▸ **Saved entries**:
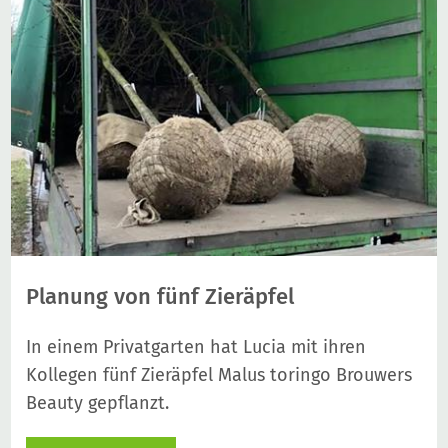
Planung von fünf Zieräpfel
In einem Privatgarten hat Lucia mit ihren
Kollegen fünf Zieräpfel Malus toringo Brouwers
Beauty gepflanzt.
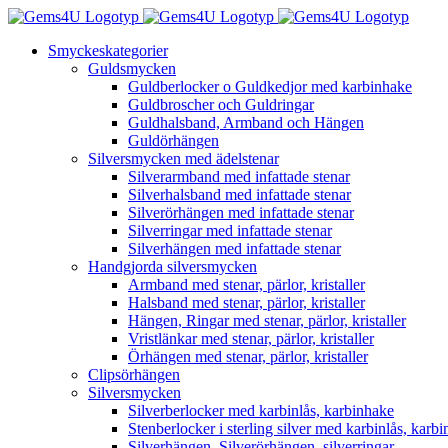
Fortsätt
till
Smyckeskategorier
innehållet
Guldsmycken
Guldberlocker o Guldkedjor med karbinhake
Guldbroscher och Guldringar
Guldhalsband, Armband och Hängen
Guldörhängen
Silversmycken med ädelstenar
Silverarmband med infattade stenar
Silverhalsband med infattade stenar
Silverörhängen med infattade stenar
Silverringar med infattade stenar
Silverhängen med infattade stenar
Handgjorda silversmycken
Armband med stenar, pärlor, kristaller
Halsband med stenar, pärlor, kristaller
Hängen, Ringar med stenar, pärlor, kristaller
Vristlänkar med stenar, pärlor, kristaller
Örhängen med stenar, pärlor, kristaller
Clipsörhängen
Silversmycken
Silverberlocker med karbinlås, karbinhake
Stenberlocker i sterling silver med karbinlås, karb
Silverhängen, Silverörhängen, silverringar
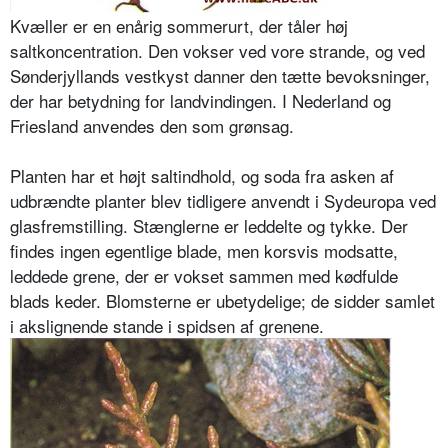
Kvæller er en enårig sommerurt, der tåler høj
saltkoncentration. Den vok­ser ved vore strande, og ved
Sønderjyl­lands vestkyst danner den tætte be­voksninger,
der har betydning for landvindingen. I Nederland og
Fries­land anvendes den som grønsag.
Planten har et højt saltindhold, og soda fra asken af
udbrændte planter blev tidligere anvendt i Sydeuropa ved
glasfremstilling. Stænglerne er leddelte og tykke. Der
findes ingen egentlige blade, men korsvis modsatte,
leddede grene, der er vokset sammen med kødfulde
blads keder. Blomsterne er ubetydelige; de sidder samlet
i akslig­nende stande i spidsen af grenene.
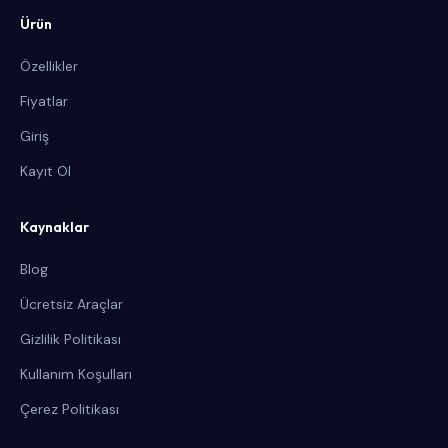
Ürün
Özellikler
Fiyatlar
Giriş
Kayıt Ol
Kaynaklar
Blog
Ücretsiz Araçlar
Gizlilik Politikası
Kullanım Koşulları
Çerez Politikası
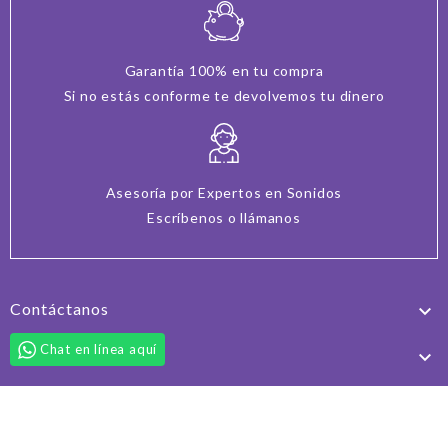
Garantía 100% en tu compra
Si no estás conforme te devolvemos tu dinero
Asesoría por Expertos en Sonidos
Escríbenos o llámanos
Contáctanos

Chat en línea aquí
Productos

Nuestra empresa

Síguenos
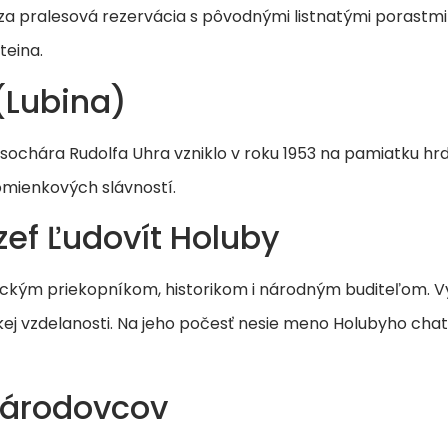
 pralesová rezervácia s pôvodnými listnatými porastmi a 
steina.
(Lubina)
sochára Rudolfa Uhra vzniklo v roku 1953 na pamiatku hr
mienkových slávností.
zef Ľudovít Holuby
ckým priekopníkom, historikom i národným buditeľom. Vytv
ej vzdelanosti. Na jeho počesť nesie meno Holubyho chat
národovcov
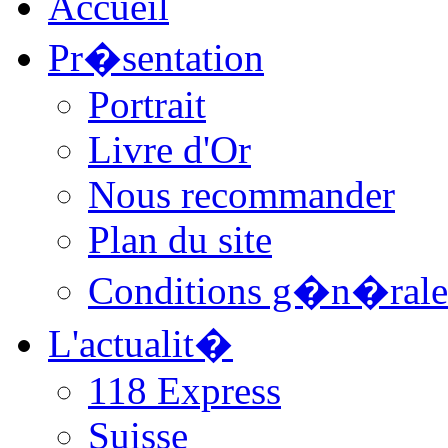
Accueil
Pr�sentation
Portrait
Livre d'Or
Nous recommander
Plan du site
Conditions g�n�rale
L'actualit�
118 Express
Suisse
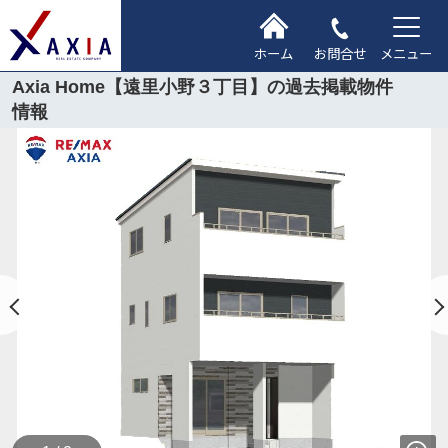
ホーム
お問合せ
メニュー
Axia Home【遠里小野３丁目】の過去掲載物件
情報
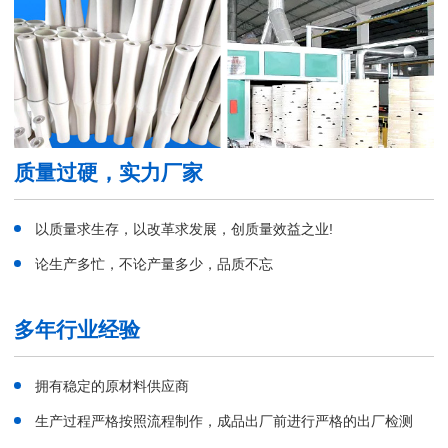
质量过硬，实力厂家
以质量求生存，以改革求发展，创质量效益之业!
论生产多忙，不论产量多少，品质不忘
多年行业经验
拥有稳定的原材料供应商
生产过程严格按照流程制作，成品出厂前进行严格的出厂检测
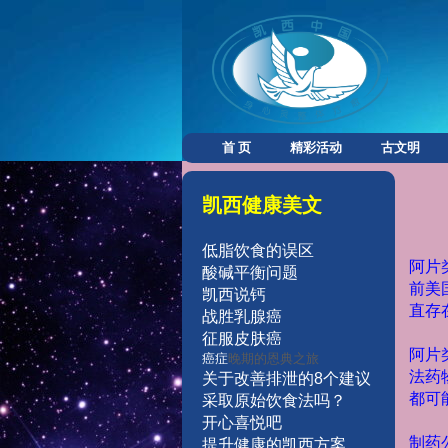
首 页
精彩活动
古文明
凯西健康美文
低脂饮食的误区
阿片
酸碱平衡问题
前美
凯西说钙
直存
战胜乳腺癌
征服皮肤癌
阿片
癌症
晚期的恩典之旅
法药
关于改善排泄的8个建议
都可
采取原始
饮食法吗？
开
心
喜
悦
吧
制药
提
升
健
康的凯西方案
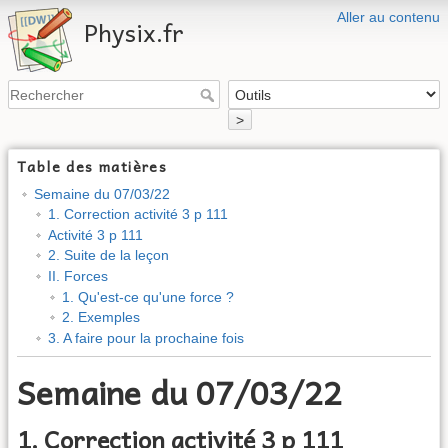
Aller au contenu
Physix.fr
>
Table des matières
Semaine du 07/03/22
1. Correction activité 3 p 111
Activité 3 p 111
2. Suite de la leçon
II. Forces
1. Qu'est-ce qu'une force ?
2. Exemples
3. A faire pour la prochaine fois
Semaine du 07/03/22
1. Correction activité 3 p 111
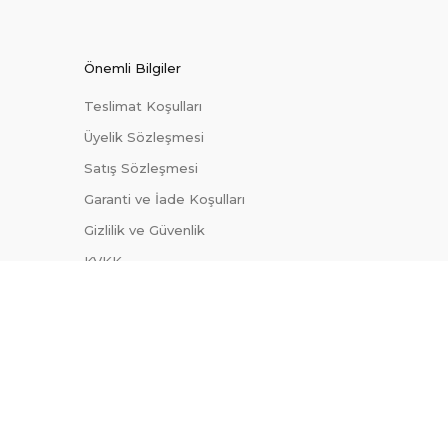
Önemli Bilgiler
Teslimat Koşulları
Üyelik Sözleşmesi
Satış Sözleşmesi
Garanti ve İade Koşulları
Gizlilik ve Güvenlik
KVKK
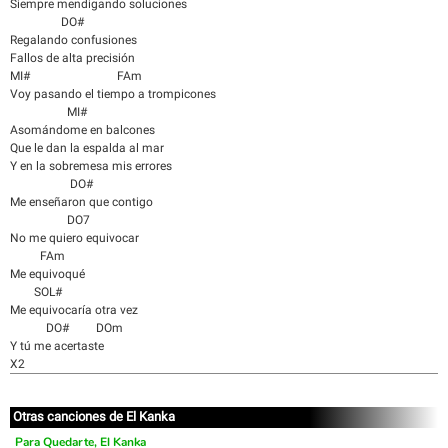
Siempre mendigando soluciones
DO#
Regalando confusiones
Fallos de alta precisión
MI# FAm
Voy pasando el tiempo a trompicones
MI#
Asomándome en balcones
Que le dan la espalda al mar
Y en la sobremesa mis errores
DO#
Me enseñaron que contigo
DO7
No me quiero equivocar
FAm
Me equivoqué
SOL#
Me equivocaría otra vez
DO# DOm
Y tú me acertaste
X2
Otras canciones de El Kanka
Para Quedarte, El Kanka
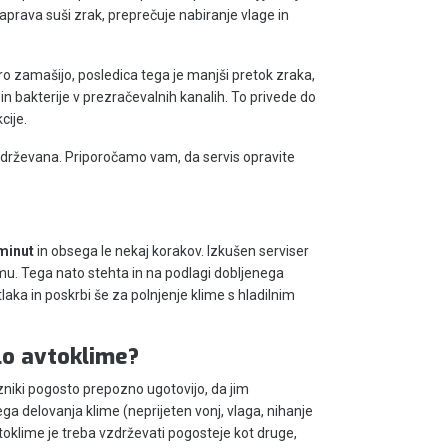
naprava suši zrak, preprečuje nabiranje vlage in
ro zamašijo, posledica tega je manjši pretok zraka,
e in bakterije v prezračevalnih kanalih. To privede do
cije.
zdrževana. Priporočamo vam, da servis opravite
minut
in obsega le nekaj korakov. Izkušen serviser
stemu. Tega nato stehta in na podlagi dobljenega
tlaka in poskrbi še za polnjenje klime s hladilnim
lo avtoklime?
zniki pogosto prepozno ugotovijo, da jim
ga delovanja klime (neprijeten vonj, vlaga, nihanje
toklime je treba vzdrževati pogosteje kot druge,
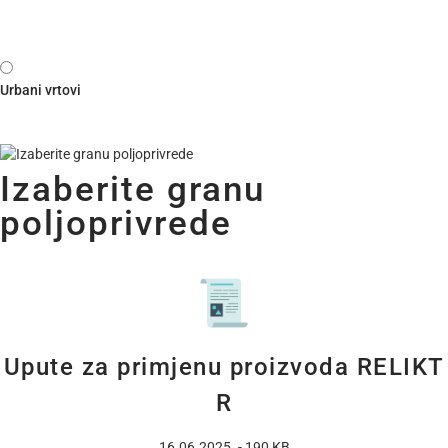
Urbani vrtovi
Izaberite granu
poljoprivrede
Upute za primjenu proizvoda RELIKT
R
16.06.2025. - 190 KB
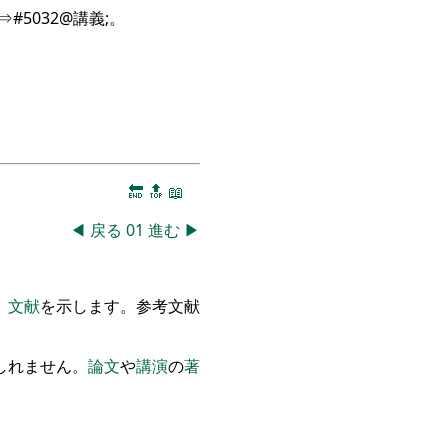
#5032@講義;。
🔚
🔝
📖
◀
戻る
01
進む
▶
、
文献
を
示します
。
参
考文献
しれません
。
論文
や
講演
の
著
。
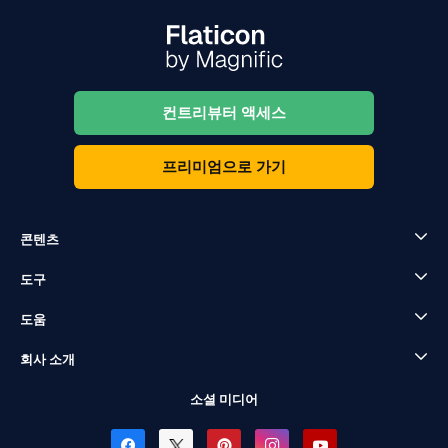
컨트리뷰터 액세스
프리미엄으로 가기
콘텐츠
도구
도움
회사 소개
소셜 미디어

▸ **What is needed**: Reproduce the lines above beginning at the line that contains "Escríbenos o llámanos" and ending at the line that contains "zef Ľudovít Holuby". No pictures.

▸ **Task answer**:
Escríbenos o llámanos
Contáctanos

Chat en línea aquí
Productos

Nuestra empresa

Síguenos
 pralesová rezervácia s pôvodnými listnatými porastmi a 
steina.
(Lubina)
sochára Rudolfa Uhra vzniklo v roku 1953 na pamiatku hr
mienkových slávností.
zef Ľudovít Holuby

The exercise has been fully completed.